From those early Barefoot & Bankside and Trisha Ivy shows, it’s a year later now that I tell the tales of my Brooklyn dwelling southern kin. At the second and third shows, I just felt like I was returning for good music. But what was I feeling after that, upon more returns, after hearing the same songs again and again? I wasn’t homesick. Actually, the only time I feel something close to homesickness is when I’m away from NYC for too long. One reason as to why I keep returning is that it feels oddly like I’m amid a mysterious and wholly other culture. Yet, it is my culture, too. I grew up with this music, this food, and these people. These people who met on a Sunday in church. After a show, the nostalgia unlocked isn’t in the form of actual memories, it’s more that I’ve come to an unpeopled home and I can pick up the little southern fetishes off the shelves, like a crystal angel or pewter crucifix, turn it in my hand and wonder what this trinket could mean to someone.
I get asked what happened to my accent. I left it in the trailer park. A church group ran by some rich white people would come scoop us barefoot children up in a van and take us to one of their giant houses in an attempt to save us. So concerned they were about our everlasting souls they locked us in a room and wouldn’t allow us to leave until we spoke in tongues. I went up first. I babbled out some holy and literal gibberish. From that trailer park, even at ten years old I’d seen stranger things and knew sometimes it’s best to put fear aside, stand up straight, and lie your little ass right out the room. I visited the other half of my family on the Cherokee reservation in North Carolina. My aunt and uncle took me to their church. There an old preacher jumped up and down, flapped his arms, and shouted about working in the fields for Jesus. By his behavior, I felt the preacher was pretty disgusted and pissed off about all the shit we had to do for Jesus. He threw his jacket at us. In high school, to get in with the cool kids, I found myself at the gigantic modern churches that now scour the land like Wal-Marts and Best Buys. There I met with middle to upper class clean white kids. I say white so much because at the time this was an all-whites county, as it was made so in the early 1900s. In the enormous and contemporary church I could be around the girls I had crushes on. I’d make them laugh. I learned to let them save me. This was a church that would have Christian rap concerts for the youth, Christian rock, and Christian pop. You know, replace “baby” with “Jesus.” Replace angst with implicit trust in authority. Sacrifice the heart of a music style for God.
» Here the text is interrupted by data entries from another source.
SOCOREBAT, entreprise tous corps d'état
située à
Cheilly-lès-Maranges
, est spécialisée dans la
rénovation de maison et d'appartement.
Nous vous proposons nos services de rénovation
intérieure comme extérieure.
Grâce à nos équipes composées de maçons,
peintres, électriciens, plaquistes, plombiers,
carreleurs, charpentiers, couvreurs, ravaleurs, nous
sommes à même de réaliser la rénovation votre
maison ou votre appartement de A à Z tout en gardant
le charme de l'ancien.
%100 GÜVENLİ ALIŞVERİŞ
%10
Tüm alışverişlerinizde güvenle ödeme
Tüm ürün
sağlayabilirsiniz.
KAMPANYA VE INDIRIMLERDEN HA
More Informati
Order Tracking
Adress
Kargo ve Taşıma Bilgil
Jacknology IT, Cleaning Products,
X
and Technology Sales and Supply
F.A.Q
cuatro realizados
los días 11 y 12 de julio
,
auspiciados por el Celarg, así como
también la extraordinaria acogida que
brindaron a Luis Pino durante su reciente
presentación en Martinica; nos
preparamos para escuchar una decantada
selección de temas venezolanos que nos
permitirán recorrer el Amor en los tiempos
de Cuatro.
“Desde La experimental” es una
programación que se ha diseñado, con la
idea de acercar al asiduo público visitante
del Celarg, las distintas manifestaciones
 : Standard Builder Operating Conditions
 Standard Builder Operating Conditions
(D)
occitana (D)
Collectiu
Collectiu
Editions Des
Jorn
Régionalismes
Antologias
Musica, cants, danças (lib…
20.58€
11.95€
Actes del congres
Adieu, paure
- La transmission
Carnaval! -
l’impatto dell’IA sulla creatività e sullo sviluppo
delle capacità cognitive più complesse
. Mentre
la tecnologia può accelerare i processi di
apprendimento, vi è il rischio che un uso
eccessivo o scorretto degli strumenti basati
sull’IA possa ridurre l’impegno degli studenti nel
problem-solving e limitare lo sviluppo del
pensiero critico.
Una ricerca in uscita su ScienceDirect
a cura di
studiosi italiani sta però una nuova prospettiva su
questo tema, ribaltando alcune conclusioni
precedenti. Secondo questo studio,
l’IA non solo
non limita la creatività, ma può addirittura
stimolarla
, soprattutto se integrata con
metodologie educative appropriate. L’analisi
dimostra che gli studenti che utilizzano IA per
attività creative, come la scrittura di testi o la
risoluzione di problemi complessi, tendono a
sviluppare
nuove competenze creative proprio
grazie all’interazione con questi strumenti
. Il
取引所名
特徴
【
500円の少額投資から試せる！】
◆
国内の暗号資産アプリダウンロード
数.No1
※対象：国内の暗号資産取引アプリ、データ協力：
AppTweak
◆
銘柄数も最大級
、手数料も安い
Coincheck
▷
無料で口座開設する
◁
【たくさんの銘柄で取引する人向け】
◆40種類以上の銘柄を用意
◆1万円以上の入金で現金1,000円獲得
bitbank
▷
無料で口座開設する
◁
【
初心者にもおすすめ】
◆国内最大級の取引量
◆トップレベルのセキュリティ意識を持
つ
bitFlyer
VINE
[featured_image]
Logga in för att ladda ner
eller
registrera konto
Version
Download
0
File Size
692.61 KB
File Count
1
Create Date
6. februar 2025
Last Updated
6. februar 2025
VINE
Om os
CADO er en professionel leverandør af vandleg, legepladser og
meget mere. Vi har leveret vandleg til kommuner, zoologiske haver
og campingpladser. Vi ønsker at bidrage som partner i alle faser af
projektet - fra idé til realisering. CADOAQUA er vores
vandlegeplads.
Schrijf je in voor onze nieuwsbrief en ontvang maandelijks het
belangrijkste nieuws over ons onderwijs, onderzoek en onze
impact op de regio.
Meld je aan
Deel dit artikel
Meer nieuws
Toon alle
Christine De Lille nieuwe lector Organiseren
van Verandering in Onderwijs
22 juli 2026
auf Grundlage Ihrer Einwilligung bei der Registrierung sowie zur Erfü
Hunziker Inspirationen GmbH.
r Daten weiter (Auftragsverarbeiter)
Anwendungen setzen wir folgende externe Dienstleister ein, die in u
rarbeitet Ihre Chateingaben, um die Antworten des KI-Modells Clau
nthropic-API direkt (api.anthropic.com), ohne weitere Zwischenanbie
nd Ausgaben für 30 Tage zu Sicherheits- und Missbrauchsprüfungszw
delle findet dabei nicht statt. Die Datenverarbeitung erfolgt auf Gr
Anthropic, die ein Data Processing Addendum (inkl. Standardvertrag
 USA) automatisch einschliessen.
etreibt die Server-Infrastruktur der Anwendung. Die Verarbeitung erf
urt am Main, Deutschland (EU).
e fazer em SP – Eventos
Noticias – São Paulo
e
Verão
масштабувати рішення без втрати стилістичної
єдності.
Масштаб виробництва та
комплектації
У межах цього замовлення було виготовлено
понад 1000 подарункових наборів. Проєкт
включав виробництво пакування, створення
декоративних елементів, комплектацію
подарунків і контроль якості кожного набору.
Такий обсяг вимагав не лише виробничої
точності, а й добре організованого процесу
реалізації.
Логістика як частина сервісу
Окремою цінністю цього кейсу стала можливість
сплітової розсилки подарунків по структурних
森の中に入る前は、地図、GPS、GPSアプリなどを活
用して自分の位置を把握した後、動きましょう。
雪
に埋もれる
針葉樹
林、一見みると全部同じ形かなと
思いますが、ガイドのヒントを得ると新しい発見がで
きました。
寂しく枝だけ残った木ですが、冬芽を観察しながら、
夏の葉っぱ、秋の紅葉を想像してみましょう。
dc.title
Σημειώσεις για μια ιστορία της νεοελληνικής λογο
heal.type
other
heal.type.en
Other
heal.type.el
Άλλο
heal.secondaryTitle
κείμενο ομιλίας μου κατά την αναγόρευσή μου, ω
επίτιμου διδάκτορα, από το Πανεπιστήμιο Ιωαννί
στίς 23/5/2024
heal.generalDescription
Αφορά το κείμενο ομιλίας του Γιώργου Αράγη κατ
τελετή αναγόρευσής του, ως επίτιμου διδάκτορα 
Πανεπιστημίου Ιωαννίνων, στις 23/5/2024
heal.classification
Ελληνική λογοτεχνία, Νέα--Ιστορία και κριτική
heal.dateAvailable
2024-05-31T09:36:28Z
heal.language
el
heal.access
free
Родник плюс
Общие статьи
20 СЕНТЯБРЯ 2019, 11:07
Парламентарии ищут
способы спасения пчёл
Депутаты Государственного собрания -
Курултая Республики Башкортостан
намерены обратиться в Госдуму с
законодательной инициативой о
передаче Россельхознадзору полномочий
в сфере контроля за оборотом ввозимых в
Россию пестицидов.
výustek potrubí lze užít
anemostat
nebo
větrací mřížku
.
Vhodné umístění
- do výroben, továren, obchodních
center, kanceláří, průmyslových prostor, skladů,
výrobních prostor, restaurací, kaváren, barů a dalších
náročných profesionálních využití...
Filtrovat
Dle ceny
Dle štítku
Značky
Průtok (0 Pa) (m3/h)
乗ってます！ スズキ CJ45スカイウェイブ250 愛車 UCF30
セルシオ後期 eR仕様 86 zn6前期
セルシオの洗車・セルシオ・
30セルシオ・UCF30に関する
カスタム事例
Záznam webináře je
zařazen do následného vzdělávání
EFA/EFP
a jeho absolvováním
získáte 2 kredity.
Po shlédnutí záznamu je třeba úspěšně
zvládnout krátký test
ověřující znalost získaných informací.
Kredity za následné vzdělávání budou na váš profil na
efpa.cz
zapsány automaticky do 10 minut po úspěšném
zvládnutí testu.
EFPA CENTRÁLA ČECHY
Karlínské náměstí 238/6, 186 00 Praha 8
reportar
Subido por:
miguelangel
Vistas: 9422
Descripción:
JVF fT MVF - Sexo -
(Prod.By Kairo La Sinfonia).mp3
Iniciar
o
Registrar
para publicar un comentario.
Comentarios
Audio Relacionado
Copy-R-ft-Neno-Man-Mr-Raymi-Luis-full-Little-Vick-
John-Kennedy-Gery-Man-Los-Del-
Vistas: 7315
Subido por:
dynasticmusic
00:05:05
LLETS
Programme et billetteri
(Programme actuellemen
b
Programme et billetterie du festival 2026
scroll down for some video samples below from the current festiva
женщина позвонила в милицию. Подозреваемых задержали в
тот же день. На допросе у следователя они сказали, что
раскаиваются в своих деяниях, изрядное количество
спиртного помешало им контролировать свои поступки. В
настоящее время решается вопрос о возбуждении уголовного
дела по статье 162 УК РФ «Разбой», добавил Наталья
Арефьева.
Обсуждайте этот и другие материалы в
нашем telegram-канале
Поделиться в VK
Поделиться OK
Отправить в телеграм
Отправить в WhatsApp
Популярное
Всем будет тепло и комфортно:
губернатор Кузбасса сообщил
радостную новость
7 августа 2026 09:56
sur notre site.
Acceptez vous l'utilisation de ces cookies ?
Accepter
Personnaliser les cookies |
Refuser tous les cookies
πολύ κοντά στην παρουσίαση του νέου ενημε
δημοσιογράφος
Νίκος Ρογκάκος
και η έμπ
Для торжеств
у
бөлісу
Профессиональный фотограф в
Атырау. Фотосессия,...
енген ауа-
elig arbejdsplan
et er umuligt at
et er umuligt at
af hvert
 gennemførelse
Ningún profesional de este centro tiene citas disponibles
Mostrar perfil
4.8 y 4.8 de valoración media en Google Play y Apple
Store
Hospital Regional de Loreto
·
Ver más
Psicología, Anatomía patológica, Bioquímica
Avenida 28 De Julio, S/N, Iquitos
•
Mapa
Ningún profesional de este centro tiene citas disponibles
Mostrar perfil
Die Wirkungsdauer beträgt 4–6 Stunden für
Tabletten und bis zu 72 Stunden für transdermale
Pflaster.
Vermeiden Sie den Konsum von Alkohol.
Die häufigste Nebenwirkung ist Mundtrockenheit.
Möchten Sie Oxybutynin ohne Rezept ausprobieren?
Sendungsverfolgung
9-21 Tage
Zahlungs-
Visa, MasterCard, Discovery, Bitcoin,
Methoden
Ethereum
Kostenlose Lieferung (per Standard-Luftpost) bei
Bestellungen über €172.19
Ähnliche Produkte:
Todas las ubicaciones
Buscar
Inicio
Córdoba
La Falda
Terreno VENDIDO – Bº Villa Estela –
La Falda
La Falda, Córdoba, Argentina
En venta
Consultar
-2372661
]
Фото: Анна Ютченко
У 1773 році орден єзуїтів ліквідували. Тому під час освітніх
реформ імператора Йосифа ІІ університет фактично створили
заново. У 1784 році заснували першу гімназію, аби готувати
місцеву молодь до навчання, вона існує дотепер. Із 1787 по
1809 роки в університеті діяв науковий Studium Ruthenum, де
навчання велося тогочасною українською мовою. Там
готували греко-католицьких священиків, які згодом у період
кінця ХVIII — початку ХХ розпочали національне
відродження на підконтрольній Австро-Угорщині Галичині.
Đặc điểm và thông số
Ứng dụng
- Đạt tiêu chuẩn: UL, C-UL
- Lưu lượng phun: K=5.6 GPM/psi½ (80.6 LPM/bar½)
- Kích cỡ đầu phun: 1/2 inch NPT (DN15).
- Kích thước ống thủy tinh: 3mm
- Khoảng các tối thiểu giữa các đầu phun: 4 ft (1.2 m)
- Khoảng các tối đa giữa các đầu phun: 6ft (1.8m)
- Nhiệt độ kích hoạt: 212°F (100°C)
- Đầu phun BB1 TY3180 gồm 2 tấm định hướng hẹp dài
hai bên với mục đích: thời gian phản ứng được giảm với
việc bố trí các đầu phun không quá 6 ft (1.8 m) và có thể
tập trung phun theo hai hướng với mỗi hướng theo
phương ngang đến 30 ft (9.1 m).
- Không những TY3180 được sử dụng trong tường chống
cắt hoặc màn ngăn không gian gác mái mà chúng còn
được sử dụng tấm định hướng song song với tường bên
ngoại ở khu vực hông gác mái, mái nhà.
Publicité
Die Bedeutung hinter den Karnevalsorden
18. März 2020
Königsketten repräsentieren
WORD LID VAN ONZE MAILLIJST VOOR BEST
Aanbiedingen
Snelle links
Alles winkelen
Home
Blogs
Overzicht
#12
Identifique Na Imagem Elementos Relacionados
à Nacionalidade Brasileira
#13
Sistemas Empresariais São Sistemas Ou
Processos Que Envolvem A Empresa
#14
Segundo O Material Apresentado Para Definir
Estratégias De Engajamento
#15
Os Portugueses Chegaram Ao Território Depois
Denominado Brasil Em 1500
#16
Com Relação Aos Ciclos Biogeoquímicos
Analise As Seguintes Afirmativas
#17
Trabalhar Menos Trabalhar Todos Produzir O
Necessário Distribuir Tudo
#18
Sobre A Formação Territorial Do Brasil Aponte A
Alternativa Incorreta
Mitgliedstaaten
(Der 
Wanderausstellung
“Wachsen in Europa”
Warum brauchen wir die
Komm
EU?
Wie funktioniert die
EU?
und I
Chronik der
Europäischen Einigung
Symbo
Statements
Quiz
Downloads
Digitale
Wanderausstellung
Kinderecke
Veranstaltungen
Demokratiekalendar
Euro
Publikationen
I never found no Jesus, nor him, me. I don’t expect to find any Jesus, either. When you’re a kid you find him because you have been inundated with indoctrination, and they just love you so when you engage yourself in any Jesus-ry. When you’re a teen you find Jesus a lot because the Christian pool has some pretty sweet tail swimming around in it. Maybe that was just me. But at my age now you only find Jesus because everyone you love won’t have anything to do with you anymore, you can’t remember more than 10% of the last three weeks, and you know just because they haven’t found you after running that kid over doesn’t mean they’re not about to. Past thirty, Jesus only comes around after you’ve fucked absolutely everything you can up.
I left my home in Georgia, but I haven’t left the land of ubiquitous churches. In Brooklyn there’s one on practically every block. But, the cynicism is mostly gone now. Barefoot & Bankside, Trisha Ivy, and other bands I’ve heard at their shows are mostly secular, but their Christian roots remain. I’m partly glad. I admit it lends authenticity to their roots country vibe. I also admit, as living in Brooklyn has sheared off many layers of my former heathen self, that I’m fine with their Jesus-ry. I know how hypocritical my fellow atheists can be. I know how slanted and untrustworthy news sources on both sides, on any side of anything, can be. And I know what I can see with my own eyes. And I do know why I’m at these shows, why I’m mending southern ties. Maybe some velvet morning I’ll post that reason.
There’s a lot of reasons to be turned off by church, and they can have little to do with God or Jesus.